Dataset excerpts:
◆ ◆ ◆

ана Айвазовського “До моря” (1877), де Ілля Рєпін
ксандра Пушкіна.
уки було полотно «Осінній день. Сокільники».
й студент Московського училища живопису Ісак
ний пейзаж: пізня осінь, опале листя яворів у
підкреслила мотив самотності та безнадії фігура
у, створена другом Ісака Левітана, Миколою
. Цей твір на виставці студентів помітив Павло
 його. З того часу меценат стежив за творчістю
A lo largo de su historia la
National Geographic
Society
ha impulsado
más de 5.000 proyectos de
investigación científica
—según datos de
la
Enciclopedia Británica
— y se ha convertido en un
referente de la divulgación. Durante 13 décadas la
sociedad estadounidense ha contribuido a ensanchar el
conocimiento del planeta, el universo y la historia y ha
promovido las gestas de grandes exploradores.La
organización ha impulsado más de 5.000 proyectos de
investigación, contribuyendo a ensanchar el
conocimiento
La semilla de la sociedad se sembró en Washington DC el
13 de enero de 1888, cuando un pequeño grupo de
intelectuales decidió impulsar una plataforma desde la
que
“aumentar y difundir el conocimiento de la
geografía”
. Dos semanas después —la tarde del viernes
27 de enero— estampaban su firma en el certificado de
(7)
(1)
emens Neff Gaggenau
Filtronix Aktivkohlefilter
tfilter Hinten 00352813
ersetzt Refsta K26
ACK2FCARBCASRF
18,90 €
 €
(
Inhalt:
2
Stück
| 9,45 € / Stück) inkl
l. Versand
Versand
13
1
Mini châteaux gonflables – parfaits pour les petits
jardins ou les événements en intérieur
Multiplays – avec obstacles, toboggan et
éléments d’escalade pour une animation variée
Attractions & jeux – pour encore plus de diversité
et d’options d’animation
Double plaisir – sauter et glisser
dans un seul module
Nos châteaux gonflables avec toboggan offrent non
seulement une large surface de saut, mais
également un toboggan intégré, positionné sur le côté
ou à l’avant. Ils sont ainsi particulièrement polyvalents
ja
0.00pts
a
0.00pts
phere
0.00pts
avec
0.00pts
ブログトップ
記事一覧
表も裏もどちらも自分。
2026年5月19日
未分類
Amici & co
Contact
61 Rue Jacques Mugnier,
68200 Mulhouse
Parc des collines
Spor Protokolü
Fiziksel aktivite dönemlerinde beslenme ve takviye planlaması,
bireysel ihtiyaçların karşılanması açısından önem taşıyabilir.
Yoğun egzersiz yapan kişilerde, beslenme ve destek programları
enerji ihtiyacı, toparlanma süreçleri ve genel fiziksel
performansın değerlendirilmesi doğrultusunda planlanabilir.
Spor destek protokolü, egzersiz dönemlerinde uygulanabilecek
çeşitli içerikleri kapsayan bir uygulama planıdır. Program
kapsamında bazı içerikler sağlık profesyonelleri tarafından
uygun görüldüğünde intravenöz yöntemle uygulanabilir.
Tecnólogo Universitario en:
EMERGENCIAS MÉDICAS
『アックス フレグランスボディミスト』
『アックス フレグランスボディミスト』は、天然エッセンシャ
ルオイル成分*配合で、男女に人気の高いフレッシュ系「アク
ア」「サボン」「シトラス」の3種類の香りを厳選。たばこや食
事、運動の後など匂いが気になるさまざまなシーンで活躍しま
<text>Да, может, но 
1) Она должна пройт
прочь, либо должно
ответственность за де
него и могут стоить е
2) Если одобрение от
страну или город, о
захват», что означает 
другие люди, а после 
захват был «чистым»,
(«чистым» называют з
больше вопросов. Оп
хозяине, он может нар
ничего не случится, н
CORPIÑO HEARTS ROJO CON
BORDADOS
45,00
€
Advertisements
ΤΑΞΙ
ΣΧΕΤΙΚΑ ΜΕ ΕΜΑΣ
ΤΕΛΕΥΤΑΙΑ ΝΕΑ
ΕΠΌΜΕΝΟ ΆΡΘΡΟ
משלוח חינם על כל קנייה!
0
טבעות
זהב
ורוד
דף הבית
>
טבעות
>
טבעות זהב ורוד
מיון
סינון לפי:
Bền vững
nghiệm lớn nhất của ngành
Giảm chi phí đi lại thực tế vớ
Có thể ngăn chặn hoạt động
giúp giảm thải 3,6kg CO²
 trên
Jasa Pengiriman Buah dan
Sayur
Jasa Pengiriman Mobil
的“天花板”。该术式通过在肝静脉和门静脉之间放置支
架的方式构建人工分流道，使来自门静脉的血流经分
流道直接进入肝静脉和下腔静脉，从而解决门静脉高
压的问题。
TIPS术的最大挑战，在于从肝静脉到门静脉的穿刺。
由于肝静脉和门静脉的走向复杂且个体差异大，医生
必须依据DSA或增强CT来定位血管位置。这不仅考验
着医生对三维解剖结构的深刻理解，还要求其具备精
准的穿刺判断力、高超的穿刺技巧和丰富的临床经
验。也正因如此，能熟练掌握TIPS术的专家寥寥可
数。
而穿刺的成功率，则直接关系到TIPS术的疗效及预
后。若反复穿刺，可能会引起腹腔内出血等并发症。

◆ ◆ ◆

The problem:
Repeat the data above in full, word for word.

Solution:
ана Айвазовського “До моря” (1877), де Ілля Рєпін
ксандра Пушкіна.
уки було полотно «Осінній день. Сокільники».
й студент Московського училища живопису Ісак
ний пейзаж: пізня осінь, опале листя яворів у
підкреслила мотив самотності та безнадії фігура
у, створена другом Ісака Левітана, Миколою
. Цей твір на виставці студентів помітив Павло
 його. З того часу меценат стежив за творчістю
A lo largo de su historia la
National Geographic
Society
ha impulsado
más de 5.000 proyectos de
investigación científica
—según datos de
la
Enciclopedia Británica
— y se ha convertido en un
referente de la divulgación. Durante 13 décadas la
sociedad estadounidense ha contribuido a ensanchar el
conocimiento del planeta, el universo y la historia y ha
promovido las gestas de grandes exploradores.La
organización ha impulsado más de 5.000 proyectos de
investigación, contribuyendo a ensanchar el
conocimiento
La semilla de la sociedad se sembró en Washington DC el
13 de enero de 1888, cuando un pequeño grupo de
intelectuales decidió impulsar una plataforma desde la
que
“aumentar y difundir el conocimiento de la
geografía”
. Dos semanas después —la tarde del viernes
27 de enero— estampaban su firma en el certificado de
(7)
(1)
emens Neff Gaggenau
Filtronix Aktivkohlefilter
tfilter Hinten 00352813
ersetzt Refsta K26
ACK2FCARBCASRF
18,90 €
 €
(
Inhalt:
2
Stück
| 9,45 € / Stück) inkl
l. Versand
Versand
13
1
Mini châteaux gonflables – parfaits pour les petits
jardins ou les événements en intérieur
Multiplays – avec obstacles, toboggan et
éléments d’escalade pour une animation variée
Attractions & jeux – pour encore plus de diversité
et d’options d’animation
Double plaisir – sauter et glisser
dans un seul module
Nos châteaux gonflables avec toboggan offrent non
seulement une large surface de saut, mais
également un toboggan intégré, positionné sur le côté
ou à l’avant. Ils sont ainsi particulièrement polyvalents
ja
0.00pts
a
0.00pts
phere
0.00pts
avec
0.00pts
ブログトップ
記事一覧
表も裏もどちらも自分。
2026年5月19日
未分類
Amici & co
Contact
61 Rue Jacques Mugnier,
68200 Mulhouse
Parc des collines
Spor Protokolü
Fiziksel aktivite dönemlerinde beslenme ve takviye planlaması,
bireysel ihtiyaçların karşılanması açısından önem taşıyabilir.
Yoğun egzersiz yapan kişilerde, beslenme ve destek programları
enerji ihtiyacı, toparlanma süreçleri ve genel fiziksel
performansın değerlendirilmesi doğrultusunda planlanabilir.
Spor destek protokolü, egzersiz dönemlerinde uygulanabilecek
çeşitli içerikleri kapsayan bir uygulama planıdır. Program
kapsamında bazı içerikler sağlık profesyonelleri tarafından
uygun görüldüğünde intravenöz yöntemle uygulanabilir.
Tecnólogo Universitario en:
EMERGENCIAS MÉDICAS
『アックス フレグランスボディミスト』
『アックス フレグランスボディミスト』は、天然エッセンシャ
ルオイル成分*配合で、男女に人気の高いフレッシュ系「アク
ア」「サボン」「シトラス」の3種類の香りを厳選。たばこや食
事、運動の後など匂いが気になるさまざまなシーンで活躍しま
<text>Да, может, но 
1) Она должна пройт
прочь, либо должно
ответственность за де
него и могут стоить е
2) Если одобрение от
страну или город, о
захват», что означает 
другие люди, а после 
захват был «чистым»,
(«чистым» называют з
больше вопросов. Оп
хозяине, он может нар
ничего не случится, н
CORPIÑO HEARTS ROJO CON
BORDADOS
45,00
€
Advertisements
ΤΑΞΙ
ΣΧΕΤΙΚΑ ΜΕ ΕΜΑΣ
ΤΕΛΕΥΤΑΙΑ ΝΕΑ
ΕΠΌΜΕΝΟ ΆΡΘΡΟ
משלוח חינם על כל קנייה!
0
טבעות
זהב
ורוד
דף הבית
>
טבעות
>
טבעות זהב ורוד
מיון
סינון לפי:
Bền vững
nghiệm lớn nhất của ngành
Giảm chi phí đi lại thực tế vớ
Có thể ngăn chặn hoạt động
giúp giảm thải 3,6kg CO²
 trên
Jasa Pengiriman Buah dan
Sayur
Jasa Pengiriman Mobil
的“天花板”。该术式通过在肝静脉和门静脉之间放置支
架的方式构建人工分流道，使来自门静脉的血流经分
流道直接进入肝静脉和下腔静脉，从而解决门静脉高
压的问题。
TIPS术的最大挑战，在于从肝静脉到门静脉的穿刺。
由于肝静脉和门静脉的走向复杂且个体差异大，医生
必须依据DSA或增强CT来定位血管位置。这不仅考验
着医生对三维解剖结构的深刻理解，还要求其具备精
准的穿刺判断力、高超的穿刺技巧和丰富的临床经
验。也正因如此，能熟练掌握TIPS术的专家寥寥可
数。
而穿刺的成功率，则直接关系到TIPS术的疗效及预
后。若反复穿刺，可能会引起腹腔内出血等并发症。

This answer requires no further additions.